Very soon the Khilafat question also lost relevance. The people of Turkey rose up under the leadership of Mustafa Kamal Pasha and, in November 1922, deprived the Sultan of his political power. Kamal Pasha took many measures to modernise Turkey and to make it a secular state.

He abolished the Caliphate (or the institution of the Caliph) and separated the state from religion by eliminating Islam from the Constitution.

He nationalised education, granted women extensive rights, introduced legal codes based on European models, took steps to develop agriculture and to introduce modern indus­tries. All these steps broke the back of the Khilafat agitation.

The Khilafat agitation had made an important contribution to the non-cooperation movement. It had brought urban Muslims into the nationalist movement and had been, thus, responsible in part for the feeling of nationalist enthusiasm and exhilaration that prevailed in the country in those days.

Some historians have criticised it for mixing religion with politics. As a result, they say, religious consciousness spread to politics, and in the long run, the forces of communalism were strengthened.

This is true to some extent. There was, of course, nothing wrong in the nationalist movement taking a demand that affected Muslims only.

It was inevitable that different sections of society would come to understand the need for freedom through their particular demands and experiences.

The nationalist leadership, however, failed to some extent in raising the religious political consciousness of the Muslims to the higher plane of secular political consciousness.

At the same time it should also be kept in view that the Khilafat agitation represented much wider feelings of the Muslims than their concern for the Caliph.

It was in reality an aspect of the general spread of anti-imperialist feelings among the Muslims. These feelings found concrete expression on the Khilafat question. After all there was no protest in India when Kamal Pasha abolished the Caliphate in 1924.

It may be noted at this stage that even though the Non- Cooperation and Civil Disobedience Movement had ended in apparent failure, the national movement had been strengthened in more then one way.

Nationalist sentiments and the national movement had now reached the remotest corners of the land. Millions of peasants, artisans and urban poor had been brought into the national movement.

All strata of Indian society had been politicized.

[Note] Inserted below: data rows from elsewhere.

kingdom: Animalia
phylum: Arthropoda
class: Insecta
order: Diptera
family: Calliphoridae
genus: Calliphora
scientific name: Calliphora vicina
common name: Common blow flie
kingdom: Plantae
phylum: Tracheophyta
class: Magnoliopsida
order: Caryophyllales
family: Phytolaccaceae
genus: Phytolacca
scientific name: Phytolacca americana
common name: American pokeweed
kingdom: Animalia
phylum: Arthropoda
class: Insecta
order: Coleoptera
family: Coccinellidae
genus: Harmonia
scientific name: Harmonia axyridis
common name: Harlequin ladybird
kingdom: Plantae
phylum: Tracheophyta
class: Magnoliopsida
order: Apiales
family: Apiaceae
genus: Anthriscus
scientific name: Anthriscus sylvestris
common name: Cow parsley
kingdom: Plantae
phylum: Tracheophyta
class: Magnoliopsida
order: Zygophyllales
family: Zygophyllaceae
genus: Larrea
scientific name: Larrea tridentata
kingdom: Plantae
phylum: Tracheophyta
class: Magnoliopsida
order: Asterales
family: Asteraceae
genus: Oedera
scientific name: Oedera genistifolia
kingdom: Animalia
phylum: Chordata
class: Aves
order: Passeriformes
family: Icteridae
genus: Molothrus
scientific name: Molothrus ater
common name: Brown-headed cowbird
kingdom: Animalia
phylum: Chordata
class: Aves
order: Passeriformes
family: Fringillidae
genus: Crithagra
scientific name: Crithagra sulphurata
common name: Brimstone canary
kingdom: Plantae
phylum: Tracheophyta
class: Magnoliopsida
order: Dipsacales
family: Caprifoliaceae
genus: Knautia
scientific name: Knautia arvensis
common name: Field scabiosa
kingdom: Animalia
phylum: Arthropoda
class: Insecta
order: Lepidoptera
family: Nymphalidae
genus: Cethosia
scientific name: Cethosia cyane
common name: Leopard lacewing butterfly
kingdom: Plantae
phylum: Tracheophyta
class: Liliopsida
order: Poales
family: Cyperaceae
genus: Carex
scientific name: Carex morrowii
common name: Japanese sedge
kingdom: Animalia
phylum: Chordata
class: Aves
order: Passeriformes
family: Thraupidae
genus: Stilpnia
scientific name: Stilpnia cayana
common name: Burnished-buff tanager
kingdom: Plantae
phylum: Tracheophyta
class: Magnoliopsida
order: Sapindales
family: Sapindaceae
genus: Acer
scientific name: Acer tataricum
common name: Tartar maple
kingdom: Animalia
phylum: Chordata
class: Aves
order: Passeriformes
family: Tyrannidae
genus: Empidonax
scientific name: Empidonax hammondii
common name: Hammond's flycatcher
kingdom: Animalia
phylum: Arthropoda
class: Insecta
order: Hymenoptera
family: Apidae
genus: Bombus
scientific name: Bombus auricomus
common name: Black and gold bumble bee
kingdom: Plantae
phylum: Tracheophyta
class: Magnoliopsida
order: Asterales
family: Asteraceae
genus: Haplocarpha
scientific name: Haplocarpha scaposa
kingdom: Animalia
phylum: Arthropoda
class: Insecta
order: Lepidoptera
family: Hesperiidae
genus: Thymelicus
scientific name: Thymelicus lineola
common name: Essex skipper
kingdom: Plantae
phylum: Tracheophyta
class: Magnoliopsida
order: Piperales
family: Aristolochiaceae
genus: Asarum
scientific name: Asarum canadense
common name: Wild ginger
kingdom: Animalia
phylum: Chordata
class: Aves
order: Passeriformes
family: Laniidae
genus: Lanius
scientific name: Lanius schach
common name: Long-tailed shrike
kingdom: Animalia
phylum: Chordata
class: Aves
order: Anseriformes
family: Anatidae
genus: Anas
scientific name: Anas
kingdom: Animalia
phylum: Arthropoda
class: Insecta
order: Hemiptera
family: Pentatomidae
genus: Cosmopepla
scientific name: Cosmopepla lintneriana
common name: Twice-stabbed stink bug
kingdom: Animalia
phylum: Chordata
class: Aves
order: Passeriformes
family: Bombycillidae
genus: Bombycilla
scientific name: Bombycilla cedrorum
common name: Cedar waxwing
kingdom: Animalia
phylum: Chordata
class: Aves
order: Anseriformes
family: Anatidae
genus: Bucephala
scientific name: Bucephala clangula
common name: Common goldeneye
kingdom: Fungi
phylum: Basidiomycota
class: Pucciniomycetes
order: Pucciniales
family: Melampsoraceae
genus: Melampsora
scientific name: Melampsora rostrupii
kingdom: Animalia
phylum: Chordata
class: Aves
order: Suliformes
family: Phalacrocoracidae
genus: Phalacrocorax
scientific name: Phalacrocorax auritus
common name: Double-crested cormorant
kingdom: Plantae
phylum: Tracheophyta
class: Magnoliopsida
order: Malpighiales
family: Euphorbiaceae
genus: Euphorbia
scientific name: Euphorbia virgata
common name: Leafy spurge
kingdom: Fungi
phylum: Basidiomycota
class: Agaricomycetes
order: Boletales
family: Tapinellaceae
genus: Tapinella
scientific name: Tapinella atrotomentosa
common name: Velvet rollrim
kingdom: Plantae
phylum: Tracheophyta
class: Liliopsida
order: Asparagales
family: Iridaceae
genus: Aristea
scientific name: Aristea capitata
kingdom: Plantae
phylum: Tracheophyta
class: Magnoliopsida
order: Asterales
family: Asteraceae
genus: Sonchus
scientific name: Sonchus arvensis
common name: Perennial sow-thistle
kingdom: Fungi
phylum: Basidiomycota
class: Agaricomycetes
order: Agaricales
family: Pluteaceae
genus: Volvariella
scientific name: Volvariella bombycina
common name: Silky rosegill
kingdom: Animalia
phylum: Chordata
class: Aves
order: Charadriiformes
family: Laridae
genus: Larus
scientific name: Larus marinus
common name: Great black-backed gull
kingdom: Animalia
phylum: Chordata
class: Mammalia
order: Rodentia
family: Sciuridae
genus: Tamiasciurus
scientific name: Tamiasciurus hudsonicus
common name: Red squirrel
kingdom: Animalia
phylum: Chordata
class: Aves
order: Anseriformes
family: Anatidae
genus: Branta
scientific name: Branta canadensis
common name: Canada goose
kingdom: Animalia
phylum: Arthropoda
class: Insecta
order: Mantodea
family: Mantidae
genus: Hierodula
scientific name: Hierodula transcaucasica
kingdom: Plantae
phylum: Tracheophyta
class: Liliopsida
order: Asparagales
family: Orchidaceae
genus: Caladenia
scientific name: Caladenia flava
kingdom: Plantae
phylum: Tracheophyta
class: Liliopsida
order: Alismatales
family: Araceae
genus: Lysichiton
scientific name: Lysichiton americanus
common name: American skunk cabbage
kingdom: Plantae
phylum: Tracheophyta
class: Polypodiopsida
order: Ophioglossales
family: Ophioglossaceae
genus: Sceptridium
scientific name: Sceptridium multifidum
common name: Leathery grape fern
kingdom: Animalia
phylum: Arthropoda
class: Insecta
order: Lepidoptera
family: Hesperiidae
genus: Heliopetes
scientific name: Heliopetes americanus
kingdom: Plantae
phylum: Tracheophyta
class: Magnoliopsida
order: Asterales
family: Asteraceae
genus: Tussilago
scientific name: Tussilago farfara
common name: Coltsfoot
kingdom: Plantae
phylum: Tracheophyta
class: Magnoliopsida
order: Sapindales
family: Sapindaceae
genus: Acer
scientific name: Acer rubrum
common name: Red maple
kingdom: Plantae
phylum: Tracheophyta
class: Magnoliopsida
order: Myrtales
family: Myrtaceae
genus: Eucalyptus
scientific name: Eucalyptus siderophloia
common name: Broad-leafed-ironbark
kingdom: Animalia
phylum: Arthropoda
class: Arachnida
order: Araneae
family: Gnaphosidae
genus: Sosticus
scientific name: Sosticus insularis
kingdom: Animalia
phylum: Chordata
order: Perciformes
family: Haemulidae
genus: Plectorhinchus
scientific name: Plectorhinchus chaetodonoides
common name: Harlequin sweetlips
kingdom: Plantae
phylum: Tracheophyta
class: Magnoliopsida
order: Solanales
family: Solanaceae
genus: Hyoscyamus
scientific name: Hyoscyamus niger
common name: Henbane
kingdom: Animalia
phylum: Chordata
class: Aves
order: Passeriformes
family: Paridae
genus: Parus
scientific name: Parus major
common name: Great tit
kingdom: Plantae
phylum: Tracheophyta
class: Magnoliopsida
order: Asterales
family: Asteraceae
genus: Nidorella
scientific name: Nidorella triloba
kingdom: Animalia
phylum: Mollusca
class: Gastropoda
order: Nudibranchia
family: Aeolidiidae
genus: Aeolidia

Women had been drawn into the movement. It is this politicisation and activisation of millions of men and women that imparted a revolutionary character to the Indian national movement.

The British rule was based on the twin notions that the British ruled India for the good of the Indians and that it was invincible and incapable of being overthrown.

As we have seen earlier, the first notion was challenged by the moderate nationalists who developed a powerful economic critique of colonial rule.

It was now, during the mass phase of the national movement, that this critique was dissemi­nated among the common people by youthful agitators through speeches, pamphlets, dramas, songs, prabhat pherics and newspapers.

The notion of invincibility of the British rule was challenged by satyagraha and mass struggle. As Jawaharlal Nehru wrote in The Discovery of India. The essence of his (Gandhiji’s) teaching was fearlessness not merely body courage but the absence of fear from the mind.

But the dominant impulse in India under British rule was that of fear, pervasive, oppressing, strangling fear; fear of the army, the police.

The widespread secret service; fear of the official class; fear of laws meant to suppress and of prison; fear of landlord’s agents; fear of the moneylender; fear of unemployment and starvation, which were always on the threshold. It was against this all- pervading fear that Gandhiji’s quiet and determined voice was raised: Be not afraid.

A major result of the Non-Cooperation Movement was that the Indian people lost their sense of fear the brute strength of British power in India no longer frightened them.

They had gained tremendous self-confidence and self-esteem, which no defeats and retreats could shake. This was expressed by Gandhiji when he declared that “the fight that was commenced in 1920 is a fight to the finish, whether it lasts one month or one year or many months or many years.”